Prompt Patterns That Work
After thousands of AI interactions, these patterns consistently produce better results:
- Constraint-first prompting: State what the code must NOT do before what it should do. "Do not modify the public API. Do not add new dependencies. Within those constraints, refactor the data layer to use repository pattern."
- Example-driven specification: Instead of describing the desired behavior abstractly, show a concrete example of input and expected output.
- Incremental refinement: Start with the happy path, verify it works, then layer in error handling, edge cases, and optimizations in separate passes.
- Role framing: "You are reviewing this code as a senior backend engineer focused on security" produces different (and often better) output than a generic "review this code."
Integrating AI Into Existing Workflows
AI doesn't replace your workflow—it augments specific steps within it:
- Pull request descriptions: AI can draft them from the diff, but you should edit for narrative clarity.
- Commit messages: AI-generated messages from diffs are surprisingly good. Add human context about why, not just what.
- Documentation: AI excels at generating API docs from code. It's mediocre at writing architecture docs that require system-level understanding.
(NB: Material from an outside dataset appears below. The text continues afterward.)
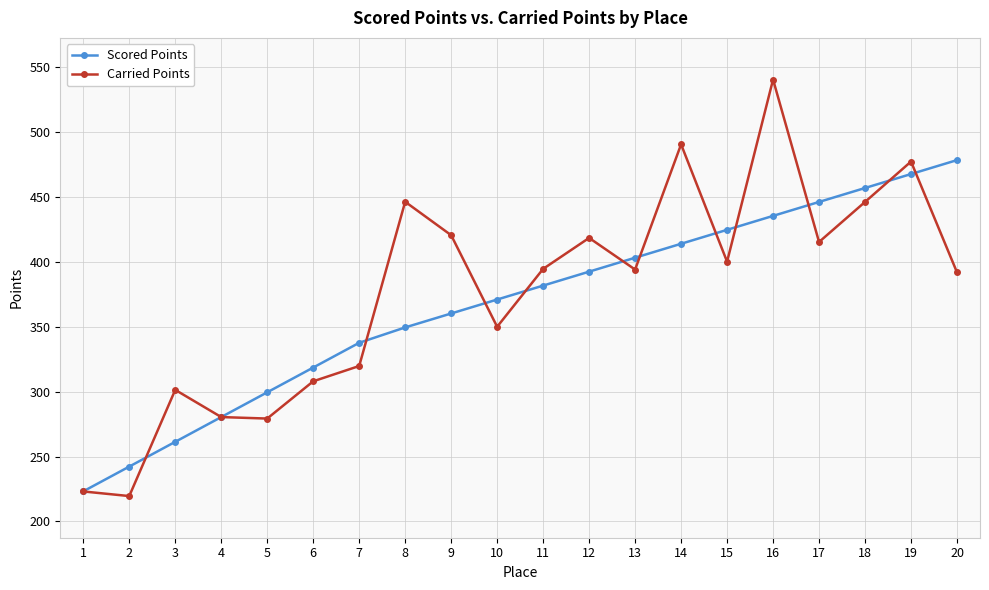

True or false: Scored Points has a value of 158.1 at 4.

False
- Code review: AI catches mechanical issues fast, freeing human reviewers to focus on design and logic.
Daily Rhythm
A productive AI-assisted day follows a rhythm:
- Morning: Plan the day's work with AI. Generate task breakdowns, identify blockers, draft approaches for complex tasks.
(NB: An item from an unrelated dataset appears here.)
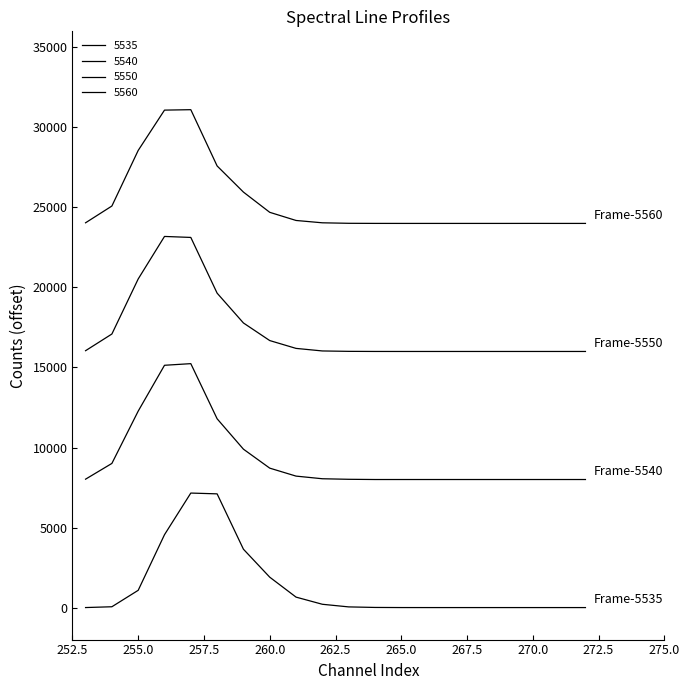

How many values in the 5550 series are below 16032?

10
- Focused work blocks: Alternate between AI-assisted implementation and manual coding. Use AI for the parts where it adds velocity. Code manually when you need deep understanding.
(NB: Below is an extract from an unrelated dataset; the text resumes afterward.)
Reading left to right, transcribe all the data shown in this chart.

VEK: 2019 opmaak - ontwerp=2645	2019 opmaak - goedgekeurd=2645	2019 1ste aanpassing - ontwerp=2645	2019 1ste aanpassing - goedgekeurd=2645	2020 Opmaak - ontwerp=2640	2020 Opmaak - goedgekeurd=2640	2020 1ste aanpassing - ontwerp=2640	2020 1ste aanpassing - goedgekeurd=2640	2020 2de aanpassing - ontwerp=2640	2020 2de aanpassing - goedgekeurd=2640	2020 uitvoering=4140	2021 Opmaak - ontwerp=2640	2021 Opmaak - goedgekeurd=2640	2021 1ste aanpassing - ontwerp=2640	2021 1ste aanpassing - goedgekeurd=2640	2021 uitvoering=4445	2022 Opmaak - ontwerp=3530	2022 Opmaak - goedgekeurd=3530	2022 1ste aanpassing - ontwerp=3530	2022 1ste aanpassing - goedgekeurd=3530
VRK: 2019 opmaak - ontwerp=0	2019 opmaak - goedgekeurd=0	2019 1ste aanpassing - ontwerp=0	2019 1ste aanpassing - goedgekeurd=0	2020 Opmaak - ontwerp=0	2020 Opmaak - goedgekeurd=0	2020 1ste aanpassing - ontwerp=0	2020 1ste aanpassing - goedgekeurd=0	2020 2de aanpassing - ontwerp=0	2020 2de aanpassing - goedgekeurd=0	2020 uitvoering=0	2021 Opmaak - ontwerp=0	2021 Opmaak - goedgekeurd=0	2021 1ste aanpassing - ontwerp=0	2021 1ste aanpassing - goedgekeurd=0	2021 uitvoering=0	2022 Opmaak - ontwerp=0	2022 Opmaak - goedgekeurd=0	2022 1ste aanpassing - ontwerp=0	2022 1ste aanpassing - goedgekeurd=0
- Review blocks: Dedicate time to reviewing AI output, running tests, and verifying behavior. Never merge AI-generated code you haven't personally validated.
- End of day: Use AI to document what you built, generate test cases you might have missed, and plan tomorrow's work.
Looking Ahead to 2026
The tools will get better. Models will get faster and cheaper. Context windows will keep growing. But the fundamental workflow—plan, implement, review—won't change. The developers who thrive will be the ones who treat AI as a powerful but imperfect collaborator, not an oracle. Structure your workflow, maintain your standards, and let the AI handle the rest.